Kliktangerang.com – Pengadilan Negeri Tangerang baru-baru ini membuat heboh netizen, setelah melegalkan pernikahan antara suami istri bernama AD dan CM. Keputusan ini memicu kontroversi tidak hanya di kalangan rakyat tetapi juga di antara beberapa fraksi di partai.
Disetujuinya pernikahan pasangan beda agama ini berlandaskan UU Perkawinan No. 1 Tahun 1974 Pasal 2 ayat (1). Undang-undang tersebut berbunyi “Perkawinan adalah sah, apabila dilakukan menurut hukum masing-masing agamanya dan kepercayaannya itu,”
Oleh karena itu, dapat dijelaskan bahwa pasangan yang berbeda agama dapat melangsungkan perkawinan setelah disahkannya undang-undang perkawinan dari kedua mempelai agama masing-masing.
Pendapat lain mengatakan, pernikahan beda agama tidak sah dimata hukum. Salah satunya ialah Kepala KUA Kecamatan Menteng, Jakarta Pusat, Thowilan, ia menyebut hal ini sesuai dengan UU Perkawinan No 1 Tahun 1974 Pasal 2 ayat (1).
“Artinya, bahwa setiap perkawinan dianggap sah di mata hukum apabila masing-masing calon pengantin satu agama, kemudian pada ayat (2), tertulis bahwa tiap-tiap perkawinan dicatat menurut peraturan perundang-undangan yang berlaku,” kata Thowilan.
Aturan Nikah Beda Agama
Ihwal pernikahan ini sebelumnya sudah diatur dalam Undang-Undang No. 1 Tahun 1974 tentang Perkawinan.

**Catatan data**.
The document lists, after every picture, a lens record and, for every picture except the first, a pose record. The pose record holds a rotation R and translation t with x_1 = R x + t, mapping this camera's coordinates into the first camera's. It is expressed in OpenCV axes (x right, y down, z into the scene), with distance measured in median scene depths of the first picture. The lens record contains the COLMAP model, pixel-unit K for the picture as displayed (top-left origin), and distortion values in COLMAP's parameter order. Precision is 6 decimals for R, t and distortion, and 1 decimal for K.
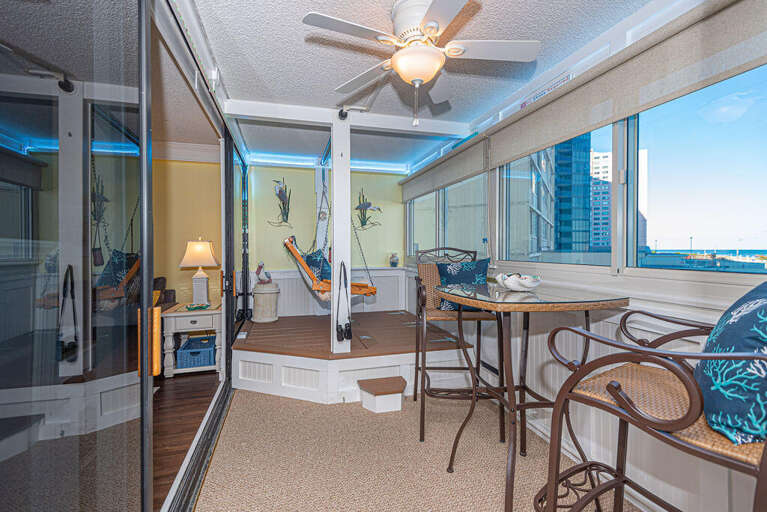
lens RADIAL K [[350.1, 0, 385.1], [0, 350.1, 245.9], [0, 0, 1]] dist [0.016489, -0.004371]
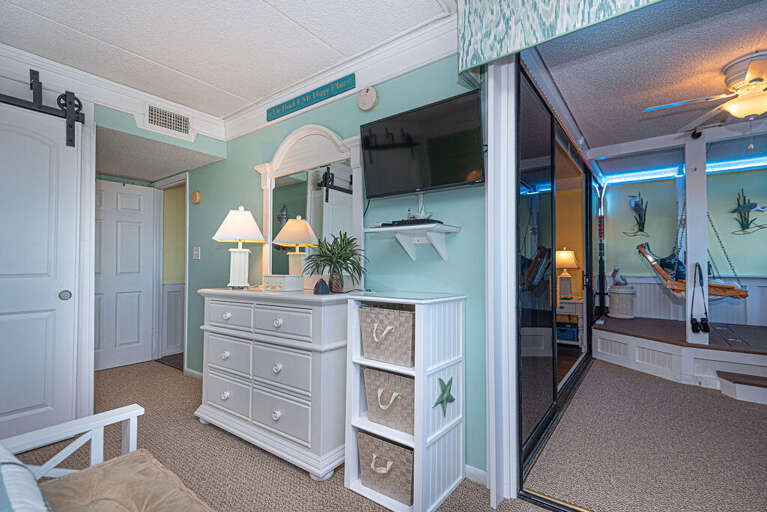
lens RADIAL K [[350.1, 0, 379.8], [0, 350.1, 260.0], [0, 0, 1]] dist [0.016489, -0.004371]
pose [[0.592095, -0.005478, -0.805850, 0.164609], [0.003872, 0.999985, -0.003953, 0.030137], [0.805859, -0.000780, 0.592107, -0.433894]]
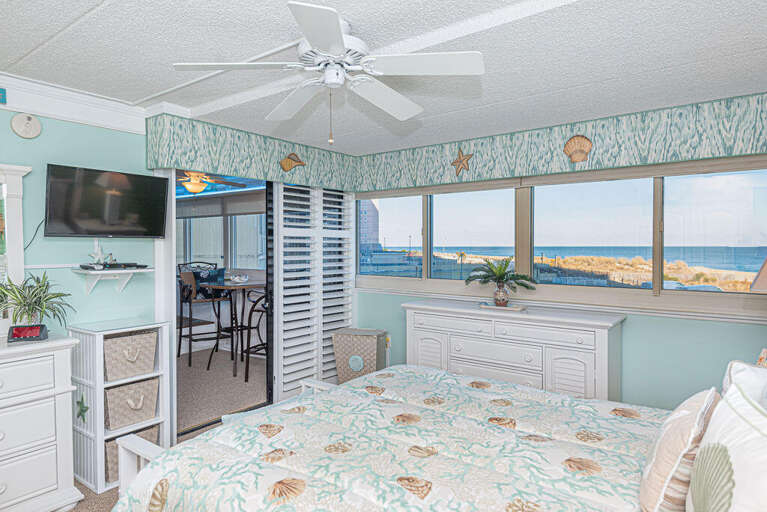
lens RADIAL K [[455.7, 0, 380.8], [0, 455.7, 255.6], [0, 0, 1]] dist [0.054576, 0.000807]
pose [[0.799138, -0.004920, 0.601128, -0.384943], [-0.015143, 0.999484, 0.028312, -0.086513], [-0.600957, -0.031728, 0.798651, -1.085823]]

**Kerjakan berikut ini**.
[1] Menurut teks berita, pengadilan mana yang melegalkan pernikahan AD dan CM?
[2] Tolong tulis ulang daftar data lensa dan pose kamera sebagai daftar JSON berisi string, satu string untuk tiap baris, tanpa baris kosong. Jangan sertakan baris gambar dalam jawaban.
Teks berita dan daftar data di atas berasal dari sumber yang berbeda.

**Kunci jawaban**.
[1] Pengadilan Negeri Tangerang.

[2]
[
  "The document lists, after every picture, a lens record and, for every picture except the first, a pose record. The pose record holds a rotation R and translation t with x_1 = R x + t, mapping this camera's coordinates into the first camera's. It is expressed in OpenCV axes (x right, y down, z into the scene), with distance measured in median scene depths of the first picture. The lens record contains the COLMAP model, pixel-unit K for the picture as displayed (top-left origin), and distortion values in COLMAP's parameter order. Precision is 6 decimals for R, t and distortion, and 1 decimal for K.",
  "lens RADIAL K [[350.1, 0, 385.1], [0, 350.1, 245.9], [0, 0, 1]] dist [0.016489, -0.004371]",
  "lens RADIAL K [[350.1, 0, 379.8], [0, 350.1, 260.0], [0, 0, 1]] dist [0.016489, -0.004371]",
  "pose [[0.592095, -0.005478, -0.805850, 0.164609], [0.003872, 0.999985, -0.003953, 0.030137], [0.805859, -0.000780, 0.592107, -0.433894]]",
  "lens RADIAL K [[455.7, 0, 380.8], [0, 455.7, 255.6], [0, 0, 1]] dist [0.054576, 0.000807]",
  "pose [[0.799138, -0.004920, 0.601128, -0.384943], [-0.015143, 0.999484, 0.028312, -0.086513], [-0.600957, -0.031728, 0.798651, -1.085823]]"
]